> **Problem set**:
**a.** Answer these questions from the selector guide, one answer per line:
(i) What does the selector a[href$="pdf"] select?
(ii) According to the tip, how is the first element written with the nth-child selector?
(iii) What example code does the selector guide give for selecting many elements with BeautifulSoup?
**b.** Reproduce the selector guide from "Using CSS selectors" to "One driver.find_element(By.CSS_SELECTOR, 'h3.title')", swapping "BeautifulSoup" for "Beautiful Soup".
**c.** Write the next part of the selector guide, starting after its last line.

> **Excerpt to read**:
────────────────

Skip to content

Useful selectors for scraping

CSS selectors

CSS selector example What it means
div Select all <div> elements
div.story-wrapper Select all <div> elements with the class story-wrapper
.story-wrapper Select all elements with the class story-wrapper
#content .story-wrapper Select all elements with the class story-wrapper that are inside of something with the id of content
div.story-wrapper > p Select all <p> elements that are inside of a <div> with the class story-wrapper
table.minutes-table tbody tr Select all <tr> elements that are inside of a <tbody> that is inside of a <table> with the class minutes-table
h3 Select all <h3> elements
h3.story-title Select all <h3> elements with the class story-title
a[href] Select all <a> elements that have an href attribute
a[href$="pdf"] Select all <a> elements that have an href attribute that ends with pdf
a[href*="2002"] Select all <a> elements that have an href attribute that includes the text 2002
td:nth-child(3) Select the third <td> element in a row

Tip: When using the nth-child selector, the first element is nth-child(1), not nth-child(0).

Using CSS selectors

Tool Selecting one or many? Example code
BeautifulSoup One soup.select_one('h3.title')
BeautifulSoup Many soup.select('.story-wrapper')
Selenium One driver.find_element(By.CSS_SELECTOR, 'h3.title')
Selenium Many driver.find_elements(By.CSS_SELECTOR, '.story-wrapper')
Playwright One page.locator('h3.title').first
Playwright Many page.locator('.story-wrapper')

────────────────

> **Data section**:

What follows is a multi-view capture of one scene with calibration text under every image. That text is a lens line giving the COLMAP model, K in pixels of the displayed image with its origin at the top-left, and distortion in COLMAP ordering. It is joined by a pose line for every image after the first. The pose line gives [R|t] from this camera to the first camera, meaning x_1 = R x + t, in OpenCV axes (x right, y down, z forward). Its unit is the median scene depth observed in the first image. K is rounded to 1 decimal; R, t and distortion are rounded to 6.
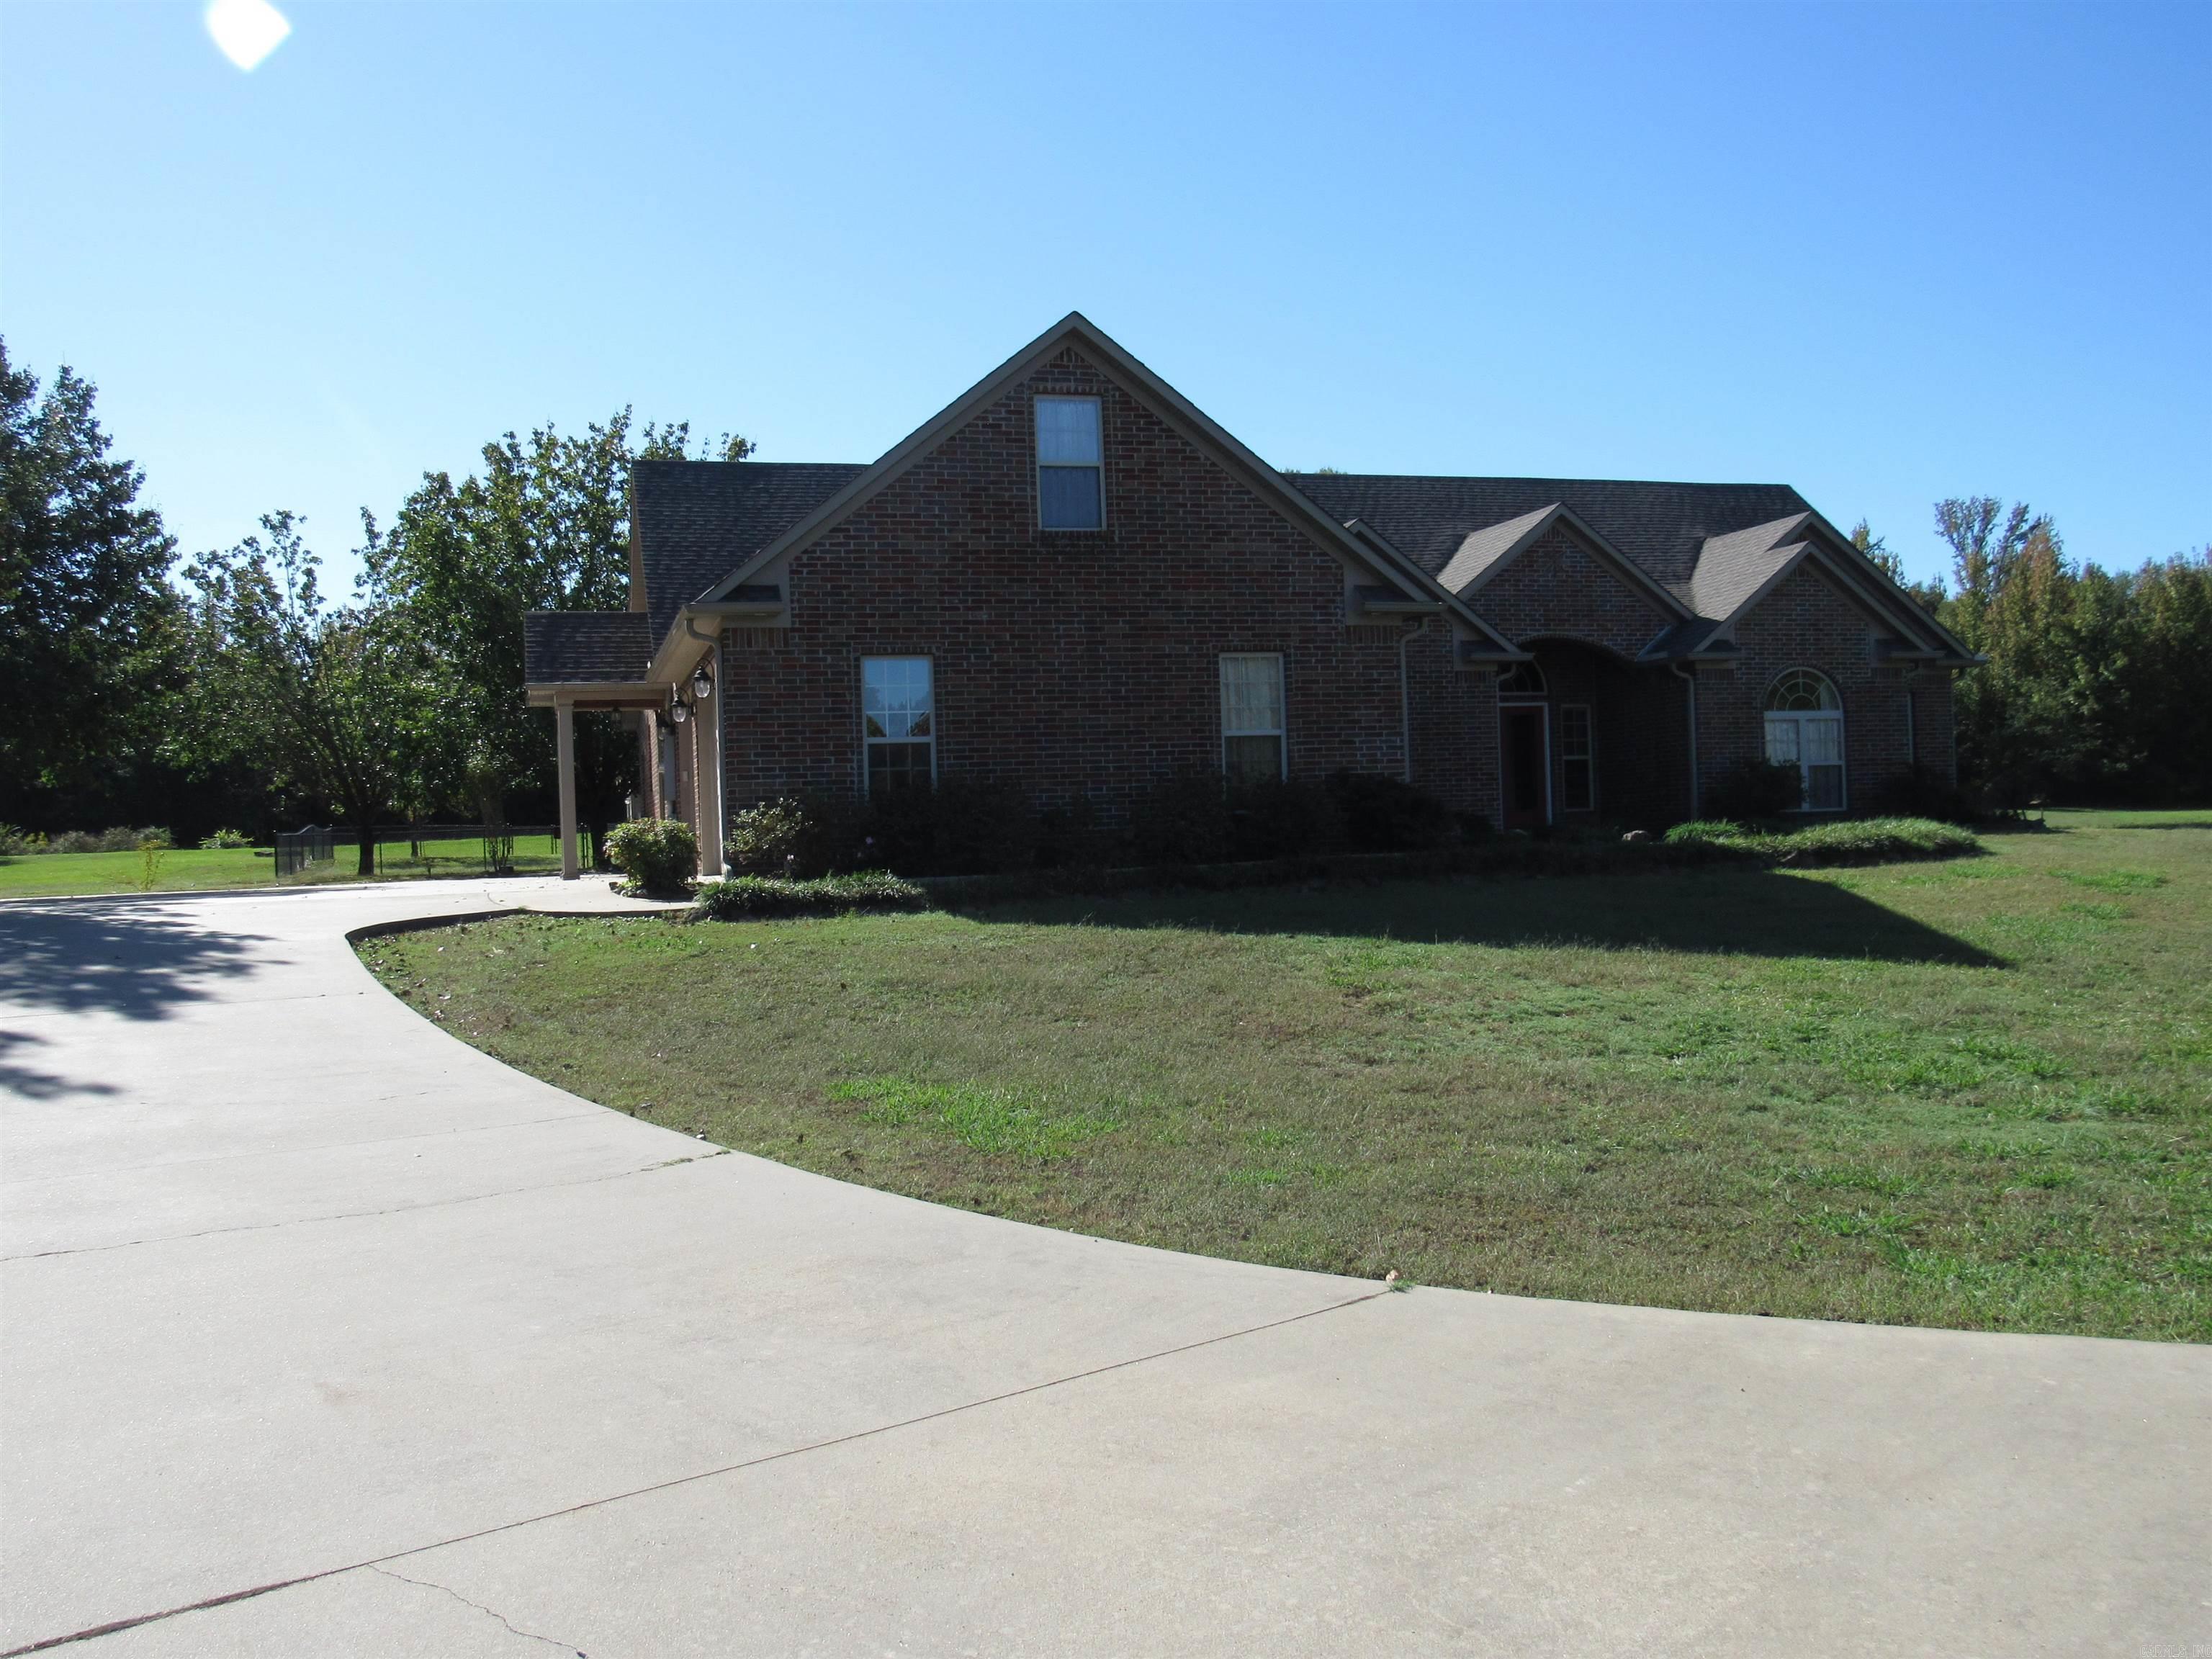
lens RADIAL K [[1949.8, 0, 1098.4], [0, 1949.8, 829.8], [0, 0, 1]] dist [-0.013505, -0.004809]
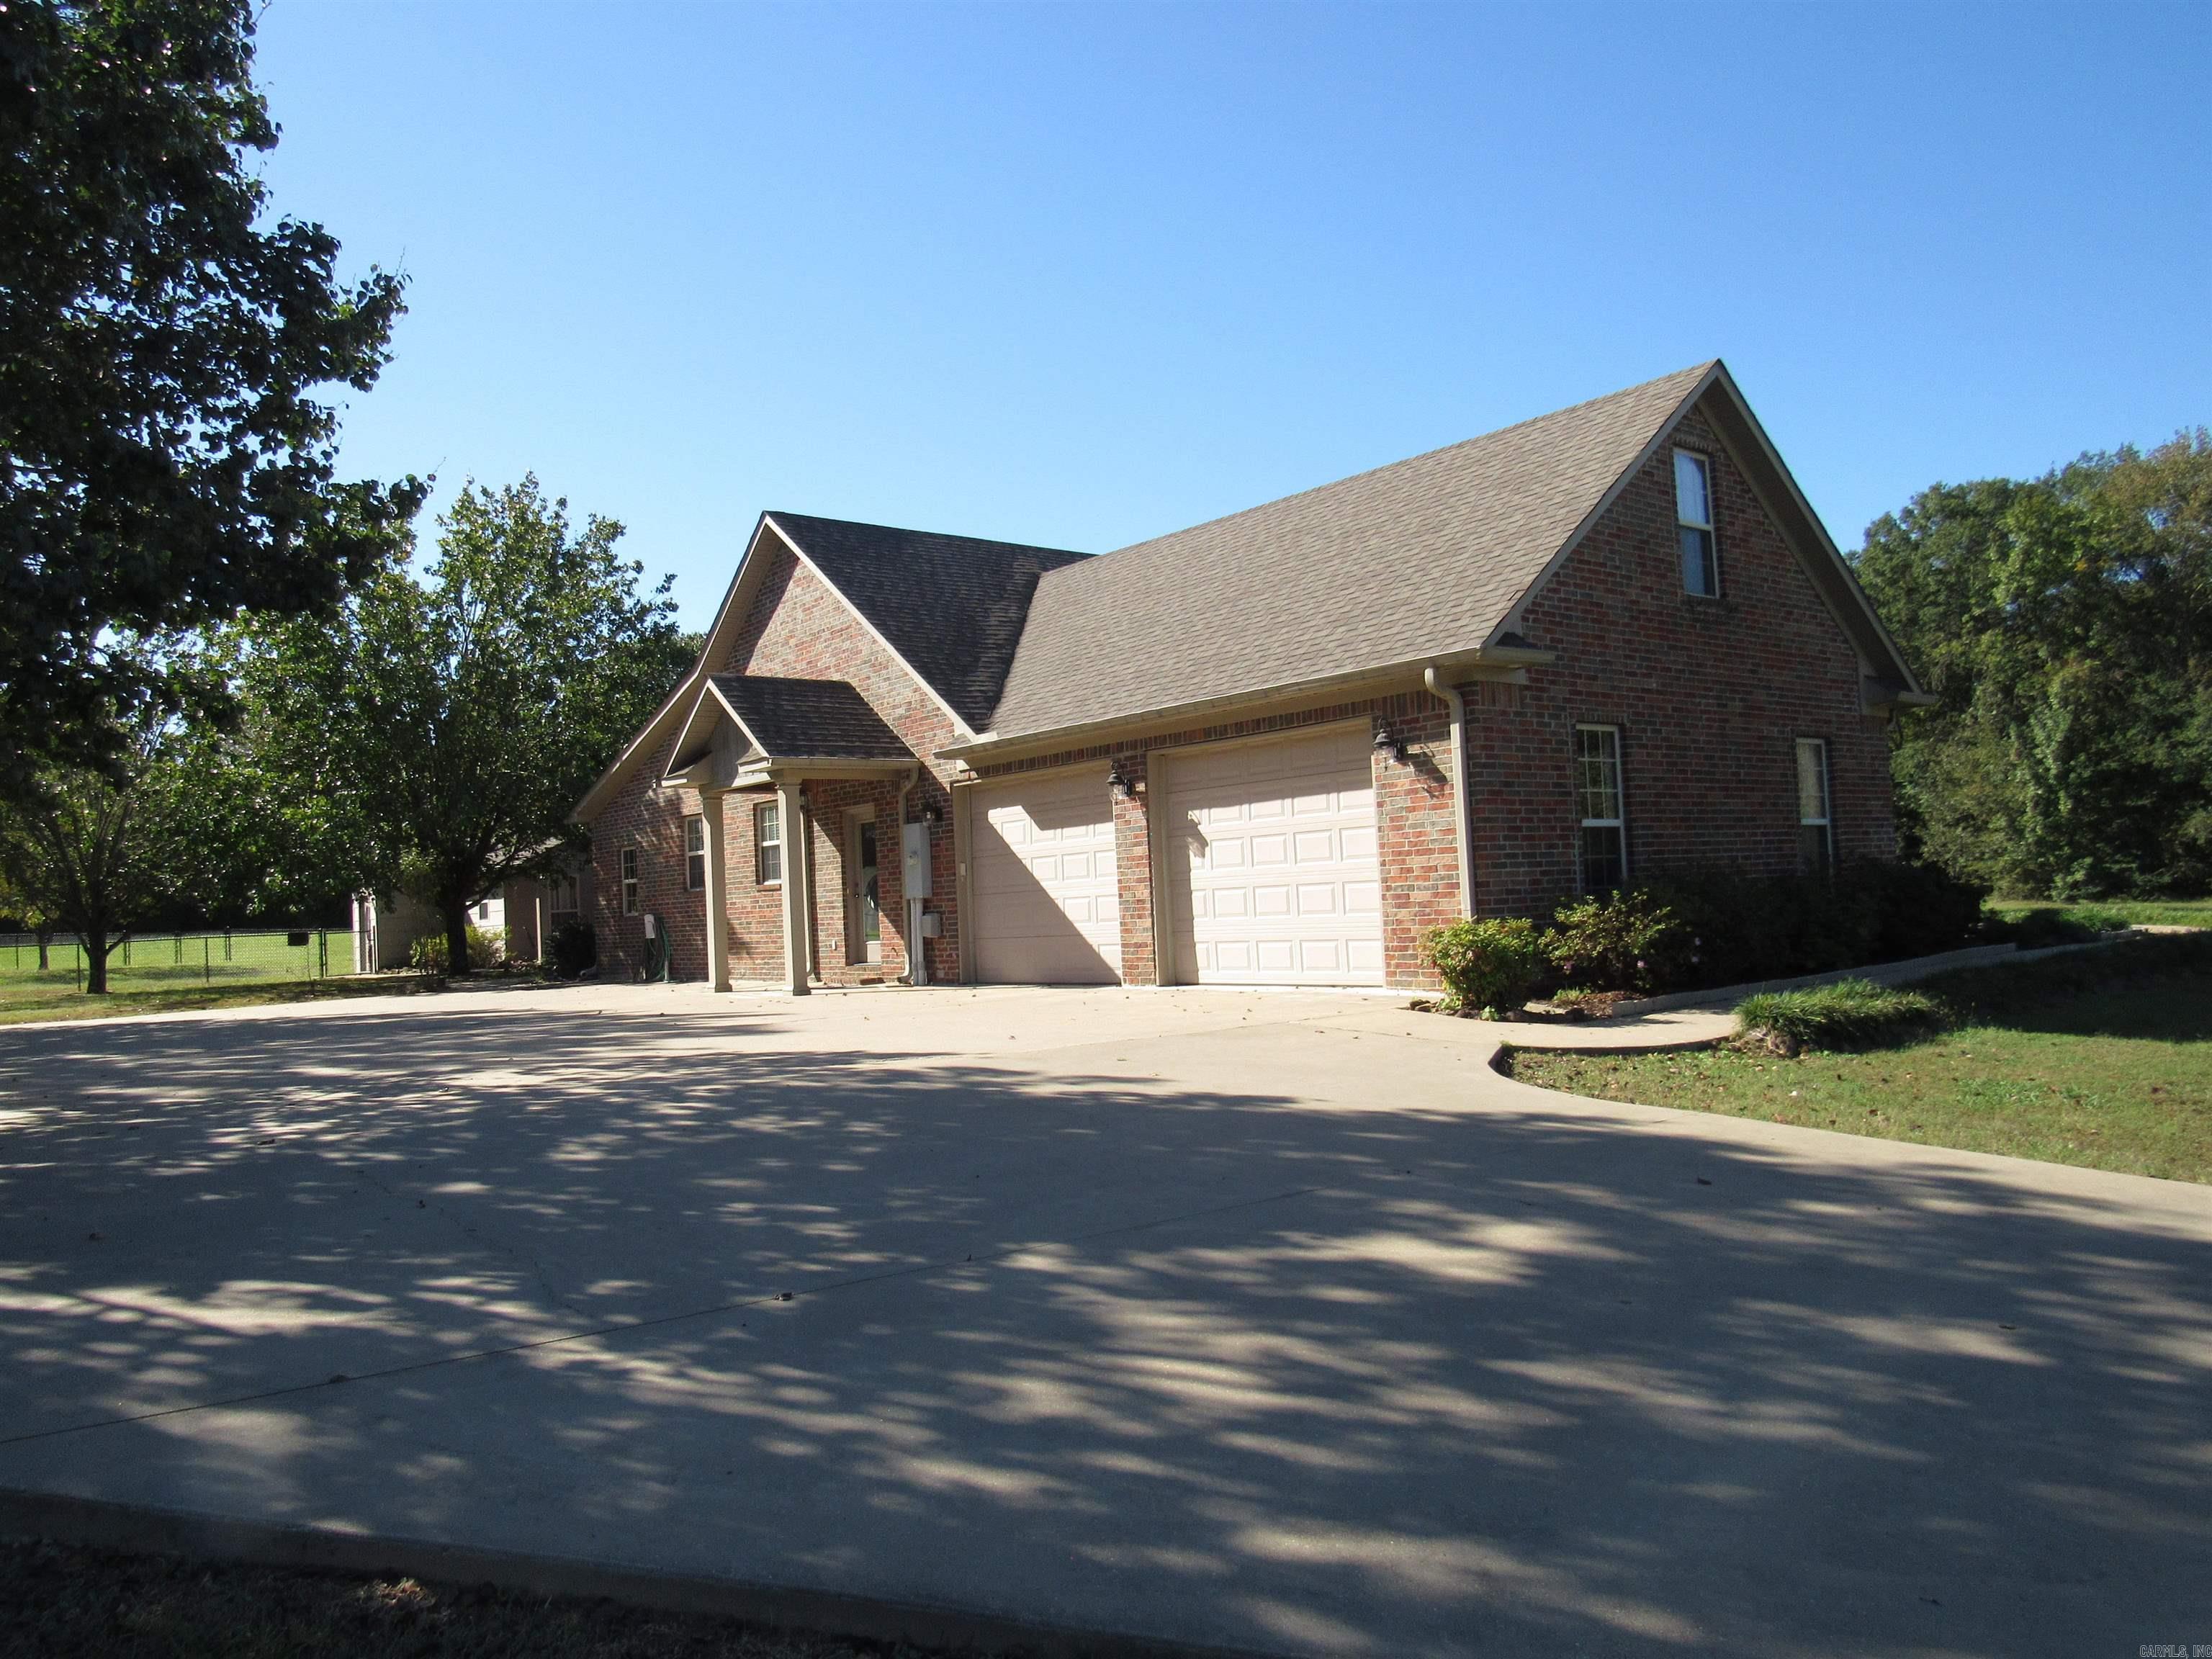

────────────────

> **Answers given**:
**a.**
(i) All <a> elements that have an href attribute that ends with pdf
(ii) nth-child(1)
(iii) soup.select('.story-wrapper')

**b.**
Using CSS selectors

Tool Selecting one or many? Example code
Beautiful Soup One soup.select_one('h3.title')
Beautiful Soup Many soup.select('.story-wrapper')
Selenium One driver.find_element(By.CSS_SELECTOR, 'h3.title')

**c.**
XPath selectors

XPath selector example What it means
//div Select all <div> elements
//div[@class="story-wrapper"] Select all <div> elements with the class story-wrapper
//div[@class="story-wrapper"]/p Select all <p> elements that are inside of a <div> with the class story-wrapper
//table[@class="minutes-table"]/tbody/tr Select all <tr> elements that are inside of a <tbody> that is inside of a <table> with the class minutes-table
//h3 Select all <h3> elements
//h3[@class="story-title"] Select all <h3> elements with the class story-title
//a[@href] Select all <a> elements that have an href attribute
//a[ends-with(@href, "pdf")] Select all <a> elements that have an href attribute that ends with the text pdf
//a[contains(@href, "2002")] Select all <a> elements that have an href attribute that includes the text 2002
//td[3] Select the third <td> element in a row

Using XPath selectors

Tool Selecting one or many? Example code
Selenium One driver.find_element(By.XPATH, '//h3[@class="title"]')
Selenium Many driver.find_elements(By.XPATH, '//div[@class="story-wrapper"]')
Playwright One page.locator('//h3[@class="title"]').first
Playwright Many page.locator('//div[@class="story-wrapper"]')